Professor Ami Moyal, President of Afeka Academic College of Engineering in Tel Aviv, says that the Israeli educational system needs to implement competency-based education, focusing not only on the subject material that students are taught, but on the development of ‘soft skills’, or ‘vital skills’ as he calls them, such as critical thinking, multi-disciplinary teamwork, effective communication and self-learning.

These skills have been integrated as learning outcomes of the engineering educational process at Afeka, and Moyal states that they are crucial for developing excellent and relevant human capital that will contribute to the success of Israeli hi-tech, which is increasingly important in light of the current situation. “Engineers will play a key role in the country’s growth after the war,” says Moyal. “Our technological advantage and human capital are our most valuable resources and an essential part of our national resilience.”

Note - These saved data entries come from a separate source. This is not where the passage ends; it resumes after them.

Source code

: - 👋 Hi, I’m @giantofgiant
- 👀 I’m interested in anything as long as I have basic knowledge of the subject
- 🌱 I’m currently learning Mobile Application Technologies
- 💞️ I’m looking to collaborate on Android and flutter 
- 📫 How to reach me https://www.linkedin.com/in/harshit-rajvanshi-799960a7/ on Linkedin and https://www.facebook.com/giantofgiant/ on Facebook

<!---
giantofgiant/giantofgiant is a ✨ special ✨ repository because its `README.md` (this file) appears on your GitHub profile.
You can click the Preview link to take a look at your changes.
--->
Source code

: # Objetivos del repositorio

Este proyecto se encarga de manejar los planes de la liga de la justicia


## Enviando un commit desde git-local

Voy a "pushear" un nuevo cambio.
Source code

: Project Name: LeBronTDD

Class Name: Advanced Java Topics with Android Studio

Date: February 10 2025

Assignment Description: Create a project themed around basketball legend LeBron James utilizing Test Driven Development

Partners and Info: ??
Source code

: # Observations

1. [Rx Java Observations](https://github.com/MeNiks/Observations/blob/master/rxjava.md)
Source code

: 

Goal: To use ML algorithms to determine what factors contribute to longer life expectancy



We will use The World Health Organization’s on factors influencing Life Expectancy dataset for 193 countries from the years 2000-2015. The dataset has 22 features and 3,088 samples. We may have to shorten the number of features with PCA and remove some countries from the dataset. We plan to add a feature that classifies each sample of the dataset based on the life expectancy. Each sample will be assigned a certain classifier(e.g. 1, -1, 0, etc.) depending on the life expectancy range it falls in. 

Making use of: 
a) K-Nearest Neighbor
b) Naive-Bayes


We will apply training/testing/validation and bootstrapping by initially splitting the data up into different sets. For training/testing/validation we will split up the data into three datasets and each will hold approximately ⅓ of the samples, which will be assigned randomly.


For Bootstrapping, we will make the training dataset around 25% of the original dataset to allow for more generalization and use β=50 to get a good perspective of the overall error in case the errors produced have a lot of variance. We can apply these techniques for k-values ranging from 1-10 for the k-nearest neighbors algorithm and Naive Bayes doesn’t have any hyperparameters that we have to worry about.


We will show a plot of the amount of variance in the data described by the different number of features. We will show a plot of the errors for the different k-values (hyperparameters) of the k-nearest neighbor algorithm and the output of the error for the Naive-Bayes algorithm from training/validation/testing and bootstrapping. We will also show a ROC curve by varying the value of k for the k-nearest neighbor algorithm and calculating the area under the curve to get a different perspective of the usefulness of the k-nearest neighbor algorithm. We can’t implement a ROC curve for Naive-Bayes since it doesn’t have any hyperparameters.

The world is changing, Israeli education needs to catch up 

Moyal, who will be addressing The Jerusalem Post Annual Conference in New York on June 3, says that Afeka plans to utilize its experience and establish a national center to research, improve, and implement methodologies for competency-based education in conjunction with the "Economic Social Forum” and “Israel Rises.” “The world is changing,” says Moyal, “especially with the advent of AI, which emphasizes the importance of critical and creative thinking.” 

At the conference, Moyal will also discuss the difficulties inherent in managing an academic institution with some 1,400 students – 40% of the student body at Afeka – called to reserve duty during the war, the various support tools implemented, and the special emergency fund launched to assist them.